Wohl’s Grand Horizons, a rare comedy by a woman to make it on to Broadway, received a Tony nomination for best play. But Wohl doesn’t think that she writes comedies. If her plays are funny (and they are extremely funny), that isn’t exactly intentional. “I’m trying not to be funny, ever,” she says. “I’m trying to write about the most painful thing I can.”
Her plays begin as a why, or a what-if, or as what Wohl calls a “weird little prank,” usually a structural constraint that works against the tidiness of stage naturalism. “All of my plays are kind of fighting with how naturalistic they want to be,” she says. A few of these pranks: Could she write a play (Small Mouth Sounds) in which almost no one spoke? Could she write a play (Continuity) that presented version after version of the same scene? Could she write a play (Make Believe) with children in the first act and adult versions of those children in the second?
Sometimes she will find herself sitting in the audience of a show just before it opens, thinking: “Wow, this prank really went far. We’re really doing this.”
A romcom about two teenagers in the midst of Nazi indoctrination may feel like another prank. But if the play begins as a meet-cute it manoeuvres toward something darker, a drama about seduction – sexual, ideological, theatrical.

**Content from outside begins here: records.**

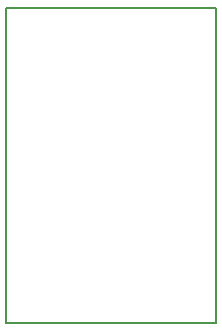
<source format=gbr>
G04 DipTrace 2.4.0.2*
%INBoardOutline.gbr*%
%MOIN*%
%ADD11C,0.0055*%
%FSLAX44Y44*%
G04*
G70*
G90*
G75*
G01*
%LNBoardOutline*%
%LPD*%
X3940Y14440D2*
D11*
X10940D1*
Y3940D1*
X3940D1*
Y14440D1*
M02*

</source>
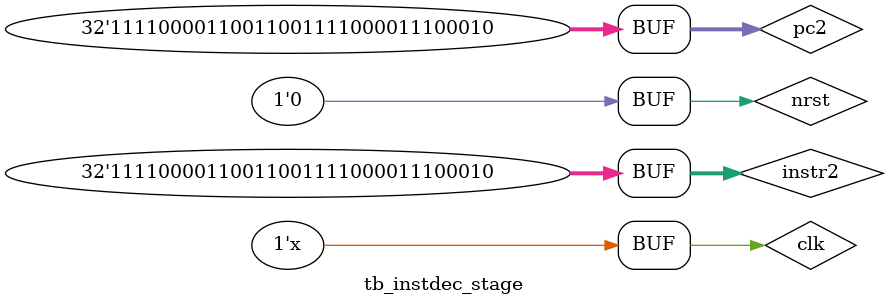
<source format=sv>
module tb_instdec_stage;
reg clk, nrst; // input signl
reg  [31:0] instr2;  // input from frontend stage (inst mem)
reg  [31:0] pc2;		  // input from frontend stage (pc)

wire we3 , fn3 , bneq3 , btype3; // control signals
wire [4:0] rs1, rs2;		  // op registers addresses
wire [4:0] rd3;  		  // dest address
wire [4:0] shamt;		  // shift amount I_imm
wire [31:0] I_imm3;		  // I_immediate
wire [31:0] B_imm3;		  // B_immediate
wire [1:0] B_SEL3;	 
wire [3:0] alu_fn3;
wire [31:0] pc3;
wire [1:0] pcselect3;
// instantiate device under test
 instdec_stage dut(.clk(clk), .nrst(nrst), .instr2(instr2), .pc2(pc2), .we3(we3), .fn3(fn3), .bneq3(bneq3), .btype3(btype3), .rs1(rs1), .rs2(rs2), .rd3(rd3) , .shamt(shamt) , .I_imm3(I_imm3) , .B_imm3(B_imm3) , .B_SEL3(B_SEL3) , .alu_fn3(alu_fn3) , .pc3(pc3) , .pcselect3(pcselect3)  );

// generate clock
initial begin 
    clk =0; 
 end 
 always
 #10 clk = ~clk;

 initial begin 
 nrst = 1;
	#50 instr2 <= 32'h F0CCF0E2;        //rs1=11001, rs2=01100, rd3=00001, shamt= 01100
        pc2 <= 32'h F0CCF0E2;
 nrst = 0;
	#50 instr2 <= 32'h F0CCF0E2;       
        pc2 <= 32'h F0CCF0E2;
     end 
  
 
endmodule

</source>
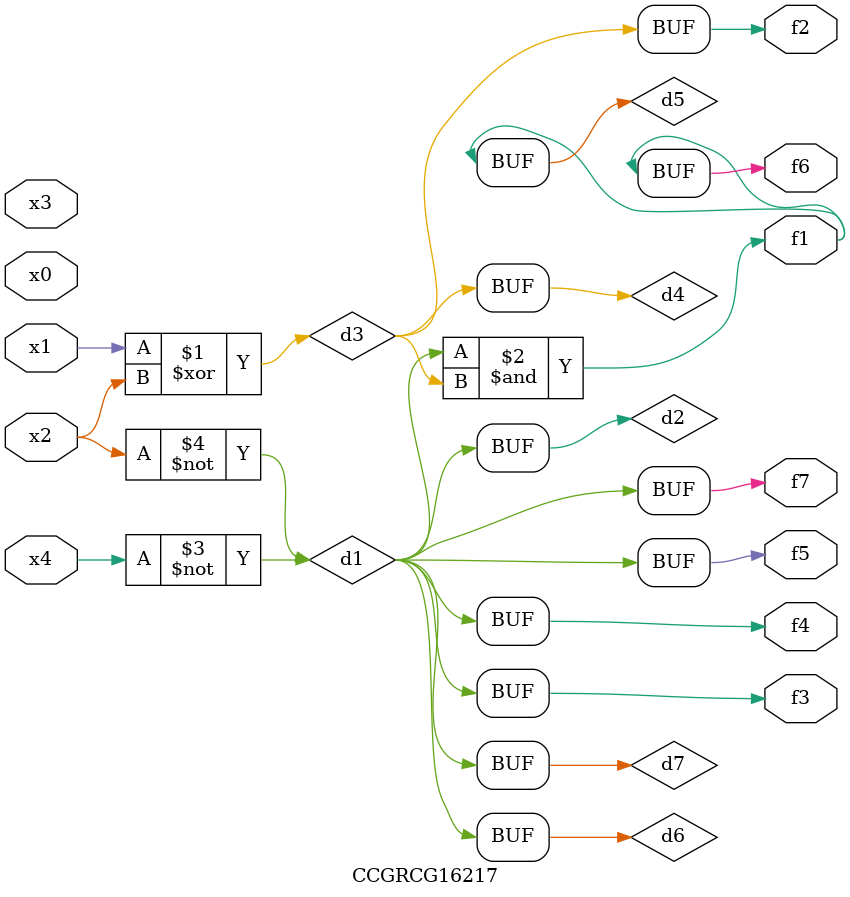
<source format=v>
module CCGRCG16217(
	input x0, x1, x2, x3, x4,
	output f1, f2, f3, f4, f5, f6, f7
);

	wire d1, d2, d3, d4, d5, d6, d7;

	not (d1, x4);
	not (d2, x2);
	xor (d3, x1, x2);
	buf (d4, d3);
	and (d5, d1, d3);
	buf (d6, d1, d2);
	buf (d7, d2);
	assign f1 = d5;
	assign f2 = d4;
	assign f3 = d7;
	assign f4 = d7;
	assign f5 = d7;
	assign f6 = d5;
	assign f7 = d7;
endmodule

</source>
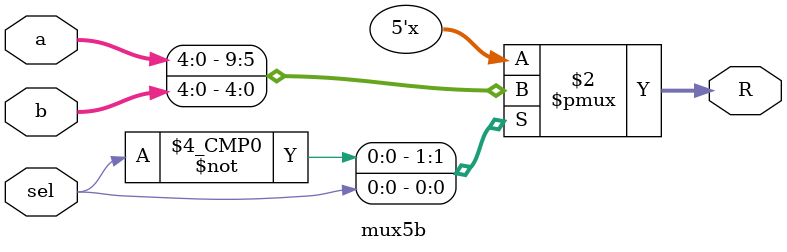
<source format=v>
`timescale 1ns/1ns
module mux5b (
    input [4:0] a,
    input [4:0] b,
    input sel,
    output reg [4:0] R
);

always @(*) begin
    case(sel)
        1'b0: R <= a;
        1'b1: R <= b;
        default: R <= 0;
    endcase
end
endmodule
</source>
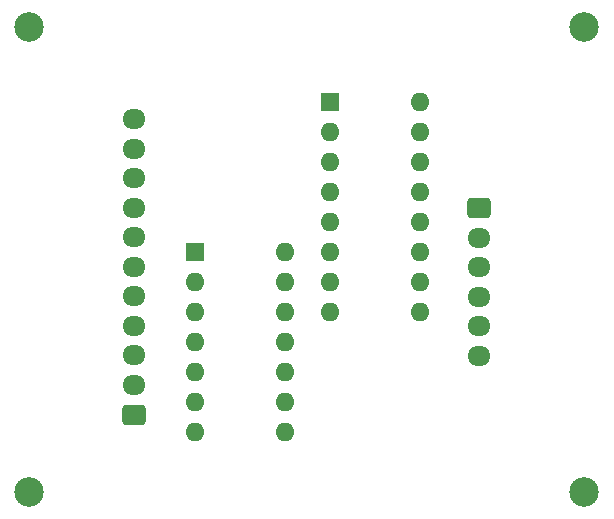
<source format=gbr>
%TF.GenerationSoftware,KiCad,Pcbnew,(6.0.6)*%
%TF.CreationDate,2022-10-14T10:27:47+05:30*%
%TF.ProjectId,exp2,65787032-2e6b-4696-9361-645f70636258,rev?*%
%TF.SameCoordinates,Original*%
%TF.FileFunction,Soldermask,Bot*%
%TF.FilePolarity,Negative*%
%FSLAX46Y46*%
G04 Gerber Fmt 4.6, Leading zero omitted, Abs format (unit mm)*
G04 Created by KiCad (PCBNEW (6.0.6)) date 2022-10-14 10:27:47*
%MOMM*%
%LPD*%
G01*
G04 APERTURE LIST*
G04 Aperture macros list*
%AMRoundRect*
0 Rectangle with rounded corners*
0 $1 Rounding radius*
0 $2 $3 $4 $5 $6 $7 $8 $9 X,Y pos of 4 corners*
0 Add a 4 corners polygon primitive as box body*
4,1,4,$2,$3,$4,$5,$6,$7,$8,$9,$2,$3,0*
0 Add four circle primitives for the rounded corners*
1,1,$1+$1,$2,$3*
1,1,$1+$1,$4,$5*
1,1,$1+$1,$6,$7*
1,1,$1+$1,$8,$9*
0 Add four rect primitives between the rounded corners*
20,1,$1+$1,$2,$3,$4,$5,0*
20,1,$1+$1,$4,$5,$6,$7,0*
20,1,$1+$1,$6,$7,$8,$9,0*
20,1,$1+$1,$8,$9,$2,$3,0*%
G04 Aperture macros list end*
%ADD10RoundRect,0.250000X0.725000X-0.600000X0.725000X0.600000X-0.725000X0.600000X-0.725000X-0.600000X0*%
%ADD11O,1.950000X1.700000*%
%ADD12C,2.500000*%
%ADD13R,1.600000X1.600000*%
%ADD14O,1.600000X1.600000*%
%ADD15RoundRect,0.250000X-0.725000X0.600000X-0.725000X-0.600000X0.725000X-0.600000X0.725000X0.600000X0*%
G04 APERTURE END LIST*
D10*
%TO.C,J1*%
X110482500Y-112830000D03*
D11*
X110482500Y-110330000D03*
X110482500Y-107830000D03*
X110482500Y-105330000D03*
X110482500Y-102830000D03*
X110482500Y-100330000D03*
X110482500Y-97830000D03*
X110482500Y-95330000D03*
X110482500Y-92830000D03*
X110482500Y-90330000D03*
X110482500Y-87830000D03*
%TD*%
D12*
%TO.C,H3*%
X101600000Y-80010000D03*
%TD*%
%TO.C,H2*%
X148590000Y-80010000D03*
%TD*%
D13*
%TO.C,U2*%
X127010000Y-86350000D03*
D14*
X127010000Y-88890000D03*
X127010000Y-91430000D03*
X127010000Y-93970000D03*
X127010000Y-96510000D03*
X127010000Y-99050000D03*
X127010000Y-101590000D03*
X127010000Y-104130000D03*
X134630000Y-104130000D03*
X134630000Y-101590000D03*
X134630000Y-99050000D03*
X134630000Y-96510000D03*
X134630000Y-93970000D03*
X134630000Y-91430000D03*
X134630000Y-88890000D03*
X134630000Y-86350000D03*
%TD*%
D15*
%TO.C,J2*%
X139707500Y-95350000D03*
D11*
X139707500Y-97850000D03*
X139707500Y-100350000D03*
X139707500Y-102850000D03*
X139707500Y-105350000D03*
X139707500Y-107850000D03*
%TD*%
D12*
%TO.C,H4*%
X101600000Y-119380000D03*
%TD*%
%TO.C,H1*%
X148590000Y-119380000D03*
%TD*%
D13*
%TO.C,U1*%
X115580000Y-99055000D03*
D14*
X115580000Y-101595000D03*
X115580000Y-104135000D03*
X115580000Y-106675000D03*
X115580000Y-109215000D03*
X115580000Y-111755000D03*
X115580000Y-114295000D03*
X123200000Y-114295000D03*
X123200000Y-111755000D03*
X123200000Y-109215000D03*
X123200000Y-106675000D03*
X123200000Y-104135000D03*
X123200000Y-101595000D03*
X123200000Y-99055000D03*
%TD*%
M02*

</source>
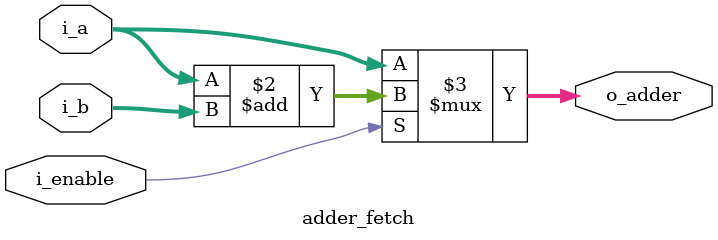
<source format=v>
`timescale 1ns / 1ps


module adder_fetch
    #(
        parameter LEN=32
    )
    (
        input [LEN-1:0] i_a,
        input [LEN-1:0] i_b,
        input i_enable,
        output [LEN-1:0] o_adder
    );
    
    assign o_adder = i_enable==1'b1 ? i_a + i_b : i_a; 
endmodule


</source>
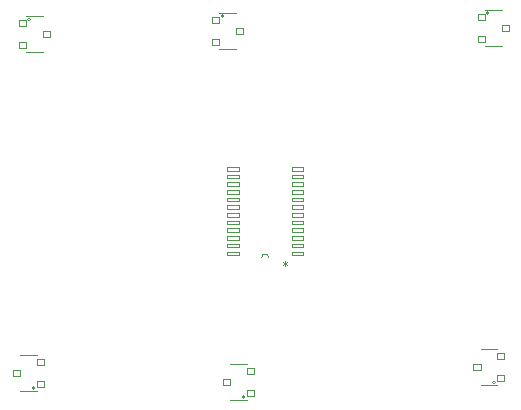
<source format=gm1>
G04 Layer_Color=16711935*
%FSLAX23Y23*%
%MOIN*%
G70*
G01*
G75*
%ADD24C,0.003*%
%ADD34C,0.001*%
D24*
X3792Y5098D02*
Y5116D01*
X3799Y5103D02*
X3785Y5112D01*
Y5103D02*
X3799Y5112D01*
D34*
X3738Y5127D02*
G03*
X3714Y5127I-12J0D01*
G01*
X2958Y4692D02*
G03*
X2958Y4692I-5J0D01*
G01*
X3658Y4662D02*
G03*
X3658Y4662I-5J0D01*
G01*
X4494Y4712D02*
G03*
X4494Y4712I-5J0D01*
G01*
X4473Y5942D02*
G03*
X4473Y5942I-5J0D01*
G01*
X3589Y5932D02*
G03*
X3589Y5932I-5J0D01*
G01*
X2944Y5922D02*
G03*
X2944Y5922I-5J0D01*
G01*
X3600Y5135D02*
X3638D01*
X3600D02*
Y5147D01*
X3638D01*
Y5135D02*
Y5147D01*
X3600Y5161D02*
X3638D01*
X3600D02*
Y5173D01*
X3638D01*
Y5161D02*
Y5173D01*
X3600Y5186D02*
X3638D01*
X3600D02*
Y5198D01*
X3638D01*
Y5186D02*
Y5198D01*
X3600Y5212D02*
X3638D01*
X3600D02*
Y5224D01*
X3638D01*
Y5212D02*
Y5224D01*
X3600Y5238D02*
X3638D01*
X3600D02*
Y5250D01*
X3638D01*
Y5238D02*
Y5250D01*
X3600Y5263D02*
X3638D01*
X3600D02*
Y5275D01*
X3638D01*
Y5263D02*
Y5275D01*
X3600Y5289D02*
X3638D01*
X3600D02*
Y5301D01*
X3638D01*
Y5289D02*
Y5301D01*
X3600Y5314D02*
X3638D01*
X3600D02*
Y5326D01*
X3638D01*
Y5314D02*
Y5326D01*
X3600Y5340D02*
X3638D01*
X3600D02*
Y5352D01*
X3638D01*
Y5340D02*
Y5352D01*
X3600Y5366D02*
X3638D01*
X3600D02*
Y5378D01*
X3638D01*
Y5366D02*
Y5378D01*
X3600Y5391D02*
X3638D01*
X3600D02*
Y5403D01*
X3638D01*
Y5391D02*
Y5403D01*
X3600Y5417D02*
X3638D01*
X3600D02*
Y5429D01*
X3638D01*
Y5417D02*
Y5429D01*
X3815D02*
X3852D01*
Y5417D02*
Y5429D01*
X3815Y5417D02*
X3852D01*
X3815D02*
Y5429D01*
Y5403D02*
X3852D01*
Y5391D02*
Y5403D01*
X3815Y5391D02*
X3852D01*
X3815D02*
Y5403D01*
Y5378D02*
X3852D01*
Y5366D02*
Y5378D01*
X3815Y5366D02*
X3852D01*
X3815D02*
Y5378D01*
Y5352D02*
X3852D01*
Y5340D02*
Y5352D01*
X3815Y5340D02*
X3852D01*
X3815D02*
Y5352D01*
Y5326D02*
X3852D01*
Y5314D02*
Y5326D01*
X3815Y5314D02*
X3852D01*
X3815D02*
Y5326D01*
Y5301D02*
X3852D01*
Y5289D02*
Y5301D01*
X3815Y5289D02*
X3852D01*
X3815D02*
Y5301D01*
Y5275D02*
X3852D01*
Y5263D02*
Y5275D01*
X3815Y5263D02*
X3852D01*
X3815D02*
Y5275D01*
Y5250D02*
X3852D01*
Y5238D02*
Y5250D01*
X3815Y5238D02*
X3852D01*
X3815D02*
Y5250D01*
Y5224D02*
X3852D01*
Y5212D02*
Y5224D01*
X3815Y5212D02*
X3852D01*
X3815D02*
Y5224D01*
Y5198D02*
X3852D01*
Y5186D02*
Y5198D01*
X3815Y5186D02*
X3852D01*
X3815D02*
Y5198D01*
Y5173D02*
X3852D01*
Y5161D02*
Y5173D01*
X3815Y5161D02*
X3852D01*
X3815D02*
Y5173D01*
Y5147D02*
X3852D01*
Y5135D02*
Y5147D01*
X3815Y5135D02*
X3852D01*
X3815D02*
Y5147D01*
X2908Y4682D02*
X2964D01*
X2908Y4802D02*
X2964D01*
X2884Y4732D02*
X2908D01*
X2884D02*
Y4752D01*
X2908D01*
Y4732D02*
Y4752D01*
X2964Y4790D02*
X2988D01*
Y4769D02*
Y4790D01*
X2964Y4769D02*
X2988D01*
X2964D02*
Y4790D01*
Y4714D02*
X2988D01*
Y4694D02*
Y4714D01*
X2964Y4694D02*
X2988D01*
X2964D02*
Y4714D01*
X3664Y4665D02*
Y4685D01*
Y4665D02*
X3688D01*
Y4685D01*
X3664D02*
X3688D01*
X3664Y4740D02*
Y4760D01*
Y4740D02*
X3688D01*
Y4760D01*
X3664D02*
X3688D01*
X3609Y4702D02*
Y4722D01*
X3584D02*
X3609D01*
X3584Y4702D02*
Y4722D01*
Y4702D02*
X3609D01*
Y4772D02*
X3664D01*
X3609Y4652D02*
X3664D01*
X4444Y4702D02*
X4498D01*
X4444Y4822D02*
X4498D01*
X4419Y4752D02*
X4444D01*
X4419D02*
Y4772D01*
X4444D01*
Y4752D02*
Y4772D01*
X4498Y4810D02*
X4523D01*
Y4790D02*
Y4810D01*
X4498Y4790D02*
X4523D01*
X4498D02*
Y4810D01*
Y4734D02*
X4523D01*
Y4714D02*
Y4734D01*
X4498Y4714D02*
X4523D01*
X4498D02*
Y4734D01*
X4458Y5919D02*
Y5939D01*
X4434D02*
X4458D01*
X4434Y5919D02*
Y5939D01*
Y5919D02*
X4458D01*
Y5845D02*
Y5865D01*
X4434D02*
X4458D01*
X4434Y5845D02*
Y5865D01*
Y5845D02*
X4458D01*
X4514Y5882D02*
Y5902D01*
Y5882D02*
X4538D01*
Y5902D01*
X4514D02*
X4538D01*
X4458Y5832D02*
X4514D01*
X4458Y5952D02*
X4514D01*
X3573Y5942D02*
X3628D01*
X3573Y5822D02*
X3628D01*
Y5892D02*
X3653D01*
Y5872D02*
Y5892D01*
X3628Y5872D02*
X3653D01*
X3628D02*
Y5892D01*
X3549Y5834D02*
X3573D01*
X3549D02*
Y5854D01*
X3573D01*
Y5834D02*
Y5854D01*
X3549Y5910D02*
X3573D01*
X3549D02*
Y5930D01*
X3573D01*
Y5910D02*
Y5930D01*
X2928Y5899D02*
Y5919D01*
X2904D02*
X2928D01*
X2904Y5899D02*
Y5919D01*
Y5899D02*
X2928D01*
Y5825D02*
Y5845D01*
X2904D02*
X2928D01*
X2904Y5825D02*
Y5845D01*
Y5825D02*
X2928D01*
X2984Y5862D02*
Y5882D01*
Y5862D02*
X3008D01*
Y5882D01*
X2984D02*
X3008D01*
X2928Y5812D02*
X2984D01*
X2928Y5932D02*
X2984D01*
M02*

</source>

Because the story of Yaphank seduced Wohl. And going to a play, giving yourself over to the lights and the costumes and the talk, is a kind of seduction, too.
Wohl wants Camp Siegfried to seduce its audiences, but she also hopes that it will wake them up to a history they might instead ignore. “It’s like, how do we keep this conversation alive?” she says. “How do we stay vigilant? It feels important not to just sweep it under the rug of history and not acknowledge the painful, dark moments in our past. Because that’s when I get worried about the future.”
Camp Siegfried is at the Old Vic, London, until 30 October.